INPUT MATERIAL START
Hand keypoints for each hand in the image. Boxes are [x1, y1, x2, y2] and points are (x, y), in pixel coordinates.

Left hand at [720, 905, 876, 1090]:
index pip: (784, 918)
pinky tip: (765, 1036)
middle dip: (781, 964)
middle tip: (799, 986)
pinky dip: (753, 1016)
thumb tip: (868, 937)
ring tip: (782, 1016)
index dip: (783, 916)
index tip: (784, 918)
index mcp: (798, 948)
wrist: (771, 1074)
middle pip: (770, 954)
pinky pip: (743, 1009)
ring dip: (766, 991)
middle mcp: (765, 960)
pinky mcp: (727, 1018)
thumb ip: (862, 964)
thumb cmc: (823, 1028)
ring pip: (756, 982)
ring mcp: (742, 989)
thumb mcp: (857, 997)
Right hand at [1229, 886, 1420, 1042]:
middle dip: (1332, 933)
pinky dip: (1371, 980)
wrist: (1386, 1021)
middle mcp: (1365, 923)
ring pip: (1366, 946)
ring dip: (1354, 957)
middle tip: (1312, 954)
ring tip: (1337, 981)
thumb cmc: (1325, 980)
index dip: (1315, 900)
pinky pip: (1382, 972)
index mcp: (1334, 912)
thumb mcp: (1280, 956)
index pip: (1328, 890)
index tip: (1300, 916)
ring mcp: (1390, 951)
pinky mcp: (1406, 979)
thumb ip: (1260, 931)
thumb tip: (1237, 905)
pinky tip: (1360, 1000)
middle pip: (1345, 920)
INPUT MATERIAL END
PROBLEM DESCRIPTION>
The answer is the data above, retyped exactly in full.

ANSWER BELOW>
Hand keypoints for each hand in the image. Boxes are [x1, y1, x2, y2] and points are (x, y), in pixel coordinates.

Left hand at [720, 905, 876, 1090]:
index pip: (784, 918)
pinky tip: (765, 1036)
middle dip: (781, 964)
middle tip: (799, 986)
pinky dip: (753, 1016)
thumb tip: (868, 937)
ring tip: (782, 1016)
index dip: (783, 916)
index tip: (784, 918)
index mcp: (798, 948)
wrist: (771, 1074)
middle pip: (770, 954)
pinky pip: (743, 1009)
ring dip: (766, 991)
middle mcp: (765, 960)
pinky mcp: (727, 1018)
thumb ip: (862, 964)
thumb cmc: (823, 1028)
ring pip: (756, 982)
ring mcp: (742, 989)
thumb mcp: (857, 997)
Right hand at [1229, 886, 1420, 1042]:
middle dip: (1332, 933)
pinky dip: (1371, 980)
wrist: (1386, 1021)
middle mcp: (1365, 923)
ring pip: (1366, 946)
ring dip: (1354, 957)
middle tip: (1312, 954)
ring tip: (1337, 981)
thumb cmc: (1325, 980)
index dip: (1315, 900)
pinky pip: (1382, 972)
index mcp: (1334, 912)
thumb mcp: (1280, 956)
index pip: (1328, 890)
index tip: (1300, 916)
ring mcp: (1390, 951)
pinky mcp: (1406, 979)
thumb ip: (1260, 931)
thumb tip: (1237, 905)
pinky tip: (1360, 1000)
middle pip: (1345, 920)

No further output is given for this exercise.